A correção dos seus atos no exercício da sua jurisdição está assegurada pelo conteúdo das sentenças que proferiu nos autos dos processos, sobretudo na ação que já resultou na condenação e prisão do ex-presidente Luiz Inácio Lula da Silva, fato inédito nos anais brasileiros. A história desses atos está à disposição de quem quiser avaliá-la pelos documentos já produzidos.  É prova material suficientemente sólida para sobreviver a questionamentos, atuais e futuros.
Ainda assim, Sérgio Moro estará oferecendo elementos para argumentações críticas que irão explorar a evidente inconveniência de o magistrado passar a integrar o governo de um político que se beneficiou amplamente da mística anticorrupção da Lava-Jato.
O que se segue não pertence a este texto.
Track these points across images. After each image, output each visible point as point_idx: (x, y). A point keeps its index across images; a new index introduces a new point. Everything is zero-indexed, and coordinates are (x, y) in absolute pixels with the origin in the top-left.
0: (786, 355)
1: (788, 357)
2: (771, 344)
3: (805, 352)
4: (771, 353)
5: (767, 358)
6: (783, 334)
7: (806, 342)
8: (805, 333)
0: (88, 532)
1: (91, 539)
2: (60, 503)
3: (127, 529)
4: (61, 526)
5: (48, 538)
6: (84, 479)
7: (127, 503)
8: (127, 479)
Ela foi a principal motivação da maioria dos eleitores que foram às urnas para impedir a volta do PT ao poder, por responsabilizá-lo tanto pela precária situação econômica do Brasil como pela maior onda de corrupção da sua história.
Foi uma dose assustadora de ilicitudes, tanto em função do seu volume quanto da sua qualidade, combinando uma ação sistêmica do corruptor (simbolizada pelo "departamento de operações estruturadas" da Odebrecht) quanto pela má novidade de uma organização criminosa atuando no aparelho estatal vinculada a partidos políticos numa engrenagem subterrânea e extensa.
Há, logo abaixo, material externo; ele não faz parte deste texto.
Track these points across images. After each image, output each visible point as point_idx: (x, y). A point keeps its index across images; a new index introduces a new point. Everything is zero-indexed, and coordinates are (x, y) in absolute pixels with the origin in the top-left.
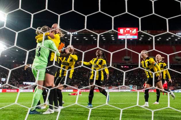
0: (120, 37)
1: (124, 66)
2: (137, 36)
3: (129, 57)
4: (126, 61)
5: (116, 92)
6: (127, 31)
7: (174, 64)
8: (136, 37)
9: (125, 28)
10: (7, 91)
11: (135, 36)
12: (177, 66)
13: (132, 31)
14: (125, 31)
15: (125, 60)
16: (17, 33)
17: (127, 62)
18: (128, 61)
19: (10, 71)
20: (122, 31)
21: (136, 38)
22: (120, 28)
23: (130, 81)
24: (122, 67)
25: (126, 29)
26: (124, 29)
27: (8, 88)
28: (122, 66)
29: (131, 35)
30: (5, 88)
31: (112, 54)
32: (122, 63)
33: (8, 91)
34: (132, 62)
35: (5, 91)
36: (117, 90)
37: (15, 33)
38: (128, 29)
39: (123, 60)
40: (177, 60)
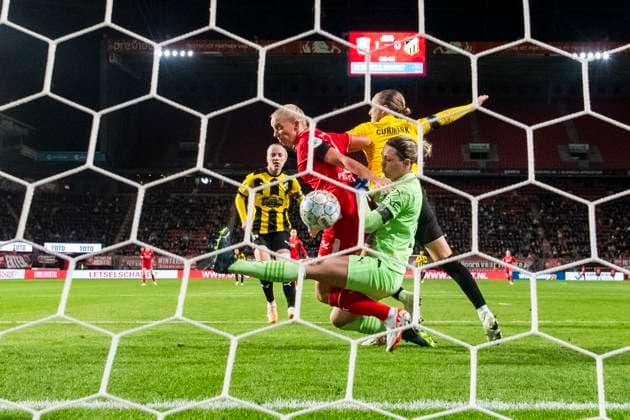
0: (356, 68)
2: (421, 64)
7: (565, 170)
8: (418, 68)
9: (375, 34)
11: (416, 64)
12: (576, 179)
13: (403, 45)
14: (377, 43)
22: (356, 33)
25: (380, 36)
26: (371, 37)
29: (398, 60)
38: (387, 38)
40: (574, 155)
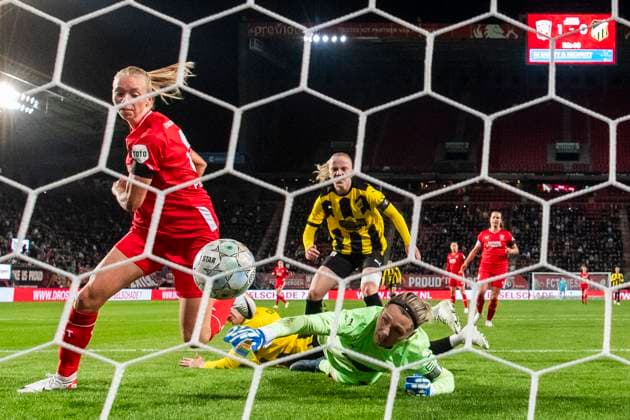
0: (536, 56)
1: (553, 184)
2: (611, 51)
3: (577, 145)
4: (565, 163)
5: (519, 301)
6: (566, 28)
8: (607, 56)
9: (557, 17)
10: (38, 294)
11: (605, 51)
13: (590, 30)
14: (560, 27)
15: (562, 156)
16: (65, 29)
17: (568, 165)
18: (571, 163)
19: (33, 195)
20: (543, 27)
21: (605, 60)
22: (536, 15)
23: (580, 250)
24: (546, 188)
25: (564, 19)
26: (552, 20)
27: (41, 285)
28: (547, 183)
29: (585, 46)
30: (30, 282)
31: (488, 121)
32: (547, 174)
33: (42, 297)
34: (591, 169)
35: (29, 297)
36: (522, 291)
37: (58, 28)
38: (572, 21)
39: (551, 160)
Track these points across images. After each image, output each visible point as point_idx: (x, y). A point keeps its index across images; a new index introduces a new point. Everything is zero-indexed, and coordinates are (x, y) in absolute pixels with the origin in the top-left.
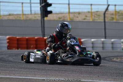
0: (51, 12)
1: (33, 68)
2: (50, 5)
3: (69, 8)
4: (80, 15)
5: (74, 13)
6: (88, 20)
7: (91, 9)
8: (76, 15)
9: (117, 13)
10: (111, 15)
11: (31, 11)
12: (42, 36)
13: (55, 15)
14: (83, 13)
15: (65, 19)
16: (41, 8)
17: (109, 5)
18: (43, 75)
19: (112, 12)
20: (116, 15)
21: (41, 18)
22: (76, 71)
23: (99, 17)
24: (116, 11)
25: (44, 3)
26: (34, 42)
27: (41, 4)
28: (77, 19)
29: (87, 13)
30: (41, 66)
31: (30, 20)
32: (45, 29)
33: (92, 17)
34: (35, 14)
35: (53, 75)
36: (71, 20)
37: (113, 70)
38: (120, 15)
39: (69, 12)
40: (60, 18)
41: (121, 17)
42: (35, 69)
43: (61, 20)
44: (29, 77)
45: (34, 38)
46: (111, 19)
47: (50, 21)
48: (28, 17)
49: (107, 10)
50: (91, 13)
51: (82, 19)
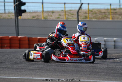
0: (24, 11)
1: (6, 67)
2: (24, 4)
3: (43, 7)
4: (54, 13)
5: (48, 12)
6: (62, 18)
7: (65, 8)
8: (50, 14)
9: (90, 11)
10: (84, 13)
11: (5, 9)
12: (16, 35)
13: (29, 14)
14: (57, 12)
15: (39, 18)
16: (15, 7)
17: (82, 4)
18: (17, 74)
19: (85, 11)
20: (89, 14)
21: (15, 17)
22: (49, 70)
23: (72, 15)
24: (89, 10)
25: (18, 2)
26: (8, 41)
27: (14, 3)
28: (51, 17)
29: (61, 12)
30: (15, 65)
31: (4, 19)
32: (19, 28)
33: (66, 16)
34: (9, 13)
35: (27, 75)
36: (44, 19)
37: (86, 68)
38: (93, 14)
39: (43, 10)
40: (33, 17)
41: (94, 15)
42: (9, 68)
43: (35, 19)
44: (3, 76)
45: (8, 37)
46: (84, 17)
47: (23, 20)
48: (2, 16)
49: (80, 9)
50: (64, 12)
51: (56, 18)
Além disso, já é hora de os magistrados reprimirem suas manifestações fora dos autos e tratarem de bem cumprir suas carreiras, privilegiadas no universo das funções estatais por vantagens que só se justificam se eles exercerem uma função compatível com essa diferenciação em relação aos demais servidores públicos. A prática anterior, de total restrição de sua atividade à instrução processual, que colocava o juiz numa torre de vidro, inacessível às demandas dos jurisdicionados, foi substituída pelo seu extremo: juízes que falam demais em entrevistas à imprensa ou em outras formas de manifestações públicas antes de decidirem nos processos.
A atitude de Moro é prejudicial ao retorno a esse ponto de equilíbrio e fere a integridade da Lava-Jato no seu curso. Ao invés de optar por buscar um novo campo de atuação para a realização dos seus ideais ou a súbita e precoce subida ao topo do judiciário, o juiz deveria pensar na importância do que já fez e na maior relevância ainda do que poderia vir a fazer como responsável pelo processamento judicial da pior onda de corrupção já documentada da história do Brasil. Se decidir errado, como parece que fará, estará diminuindo o seu papel nesse decisivo capítulo da inscrição de valores éticos e morais na vida pública do país por componentes deletérios do fator humano, demasiadamente humano.